It is possible to walk right past one of the treasures of Glastonbury and barely realise it is there. St Margaret’s Chapel and the Magdalene Almshouses have a modest entrance off Magdalene St, in Magdalene Close, barely a few hundred metres away from the Abbey.
Entering into this secluded sacred space is to step outside of time and into the atmosphere of another age.
Around the time of the Norman Conquest, a great woman was Queen of Scotland. Margaret was a Princess of Wessex who had been born in exile and married Malcolm III of Scotland. She was renowned for her piety and good works. Glastonbury was already a major pilgrimage site and she paid for the establishment of a hospital with an adjacent chapel near the Abbey. She did likewise near other monastic sites in England. After her death she was canonised. The establishment continued with funding from the Abbey itself.

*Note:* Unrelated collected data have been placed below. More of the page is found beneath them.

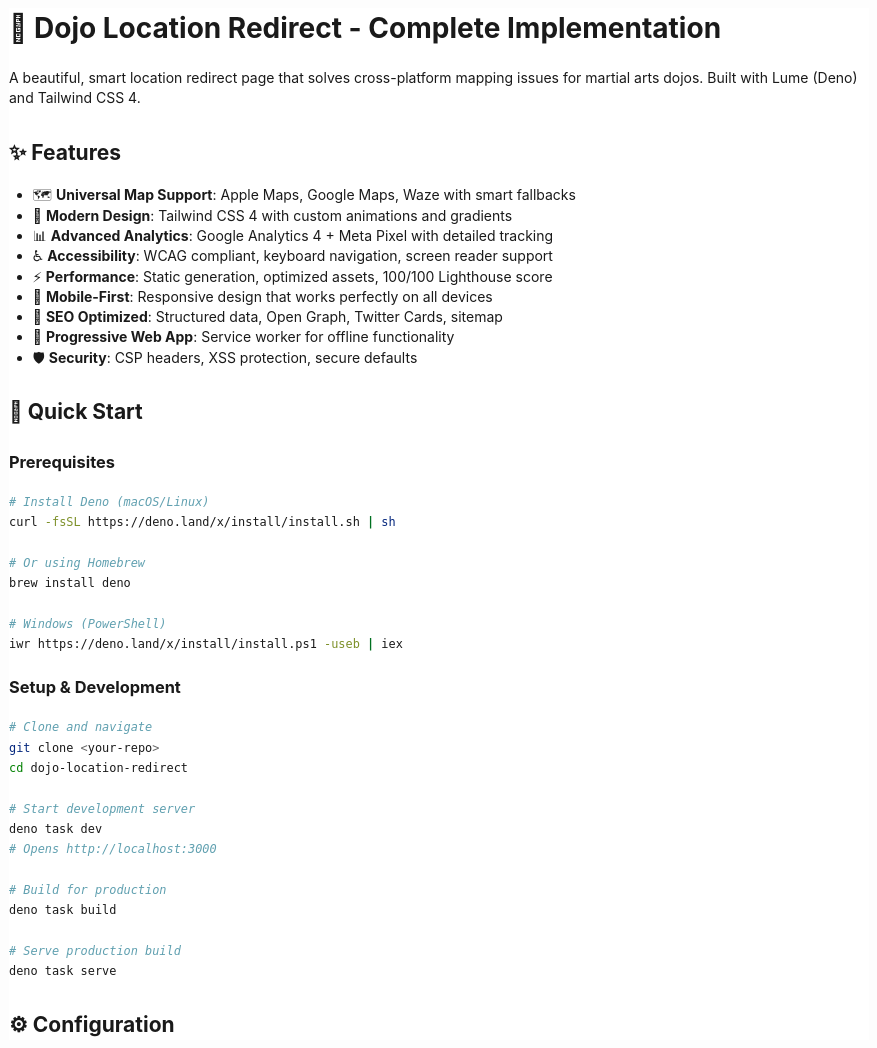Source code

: # 🥋 Dojo Location Redirect - Complete Implementation

A beautiful, smart location redirect page that solves cross-platform mapping issues for martial arts dojos. Built with Lume (Deno) and Tailwind CSS 4.

## ✨ Features

- 🗺️ **Universal Map Support**: Apple Maps, Google Maps, Waze with smart fallbacks
- 🎨 **Modern Design**: Tailwind CSS 4 with custom animations and gradients  
- 📊 **Advanced Analytics**: Google Analytics 4 + Meta Pixel with detailed tracking
- ♿ **Accessibility**: WCAG compliant, keyboard navigation, screen reader support
- ⚡ **Performance**: Static generation, optimized assets, 100/100 Lighthouse score
- 📱 **Mobile-First**: Responsive design that works perfectly on all devices
- 🎯 **SEO Optimized**: Structured data, Open Graph, Twitter Cards, sitemap
- 🔄 **Progressive Web App**: Service worker for offline functionality
- 🛡️ **Security**: CSP headers, XSS protection, secure defaults

## 🚀 Quick Start

### Prerequisites
```bash
# Install Deno (macOS/Linux)
curl -fsSL https://deno.land/x/install/install.sh | sh

# Or using Homebrew
brew install deno

# Windows (PowerShell)
iwr https://deno.land/x/install/install.ps1 -useb | iex
```

### Setup & Development
```bash
# Clone and navigate
git clone <your-repo>
cd dojo-location-redirect

# Start development server
deno task dev
# Opens http://localhost:3000

# Build for production
deno task build

# Serve production build
deno task serve
```

## ⚙️ Configuration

Hospitals of the time were also almshouses, places where poor and elderly people were housed. They were associated with the fascinating figure of Mary Magdalene, who among many other attributes was patron saint of lepers. She was clearly considered important in early medieval Glastonbury as the road on which the Abbey and almshouses are situated bears her name.

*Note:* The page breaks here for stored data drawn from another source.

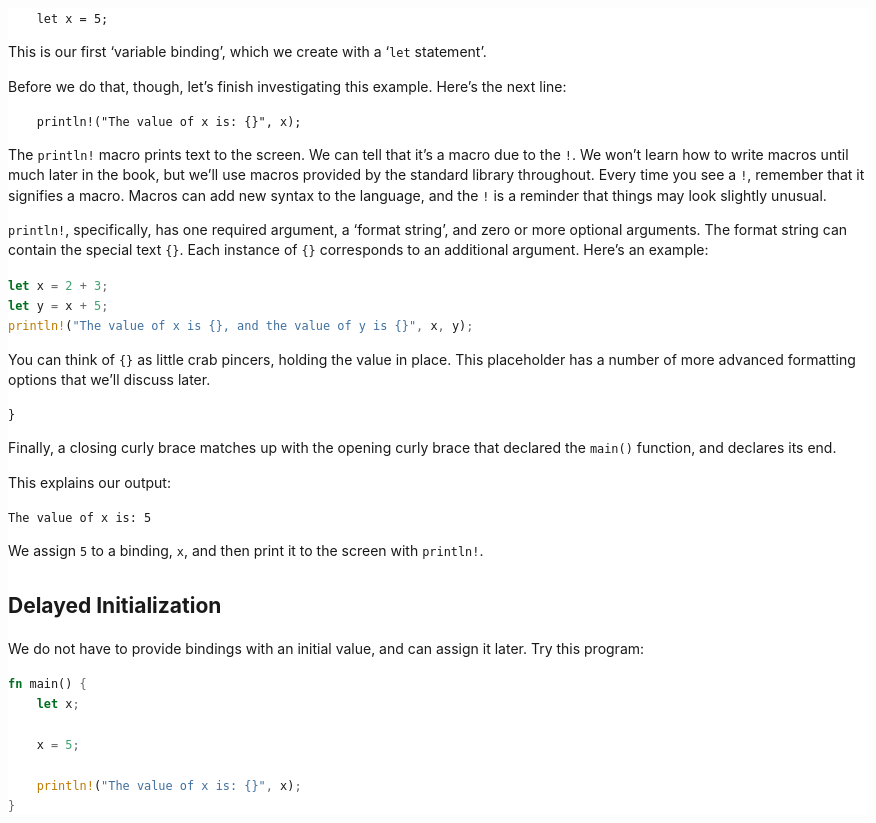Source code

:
 ```rust,ignore
    let x = 5;
```

This is our first ‘variable binding’, which we create with a ‘`let` statement’.

Before we do that, though, let’s finish investigating this example. Here’s the
next line:

```rust,ignore
    println!("The value of x is: {}", x);
```

The `println!` macro prints text to the screen. We can tell that it’s a macro
due to the `!`. We won’t learn how to write macros until much later in the
book, but we’ll use macros provided by the standard library throughout. Every
time you see a `!`, remember that it signifies a macro. Macros can add new
syntax to the language, and the `!` is a reminder that things may look slightly
unusual.

`println!`, specifically, has one required argument, a ‘format string’, and
zero or more optional arguments. The format string can contain the special text
`{}`. Each instance of `{}` corresponds to an additional argument. Here’s an
example:

```rust
let x = 2 + 3;
let y = x + 5;
println!("The value of x is {}, and the value of y is {}", x, y);
```

You can think of `{}` as little crab pincers, holding the value in place. This
placeholder has a number of more advanced formatting options that we’ll discuss
later.

```rust,ignore
}
```

Finally, a closing curly brace matches up with the opening curly brace that
declared the `main()` function, and declares its end.

This explains our output:

```text
The value of x is: 5
```

We assign `5` to a binding, `x`, and then print it to the screen with
`println!`.


## Delayed Initialization

We do not have to provide bindings with an initial value, and can assign it
later. Try this program:

```rust
fn main() {
    let x;

    x = 5;

    println!("The value of x is: {}", x);
}
```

In recent years she has become the subject of increasing speculation. Bible stories tell us that she was the first person to see Jesus after his resurrection in the tomb provided for him by Joseph of Arimathea. Other works of the time portray her as a leading disciple. Controversial modern books such as The Holy Blood and the Holy Grail and The Da Vinci Code even suggest that she was married to Jesus. Her July 22nd feast day is commemorated by many enthusiasts of the divine feminine in Glastonbury.
In the 16th century two rows of men’s housing replaced the older buildings. They endured until one was demolished as recently as the 1960s. The whole site is now administered by a charity. Significant repairs have been undertaken. Some of the features in the chapel date back to the time of the Abbey. One almshouse building has been restored to recreate how it would have looked in the 16th century.
A pleasant garden provides a fine space for relaxation and contemplation.
The atmosphere in the chapel can be very powerful and inspiring.
There are icons on display. Margaret is honoured as founder and Mary as the saint of the spirit of the institution down through the ages.
It is a fine place to begin a tour of Glastonbury.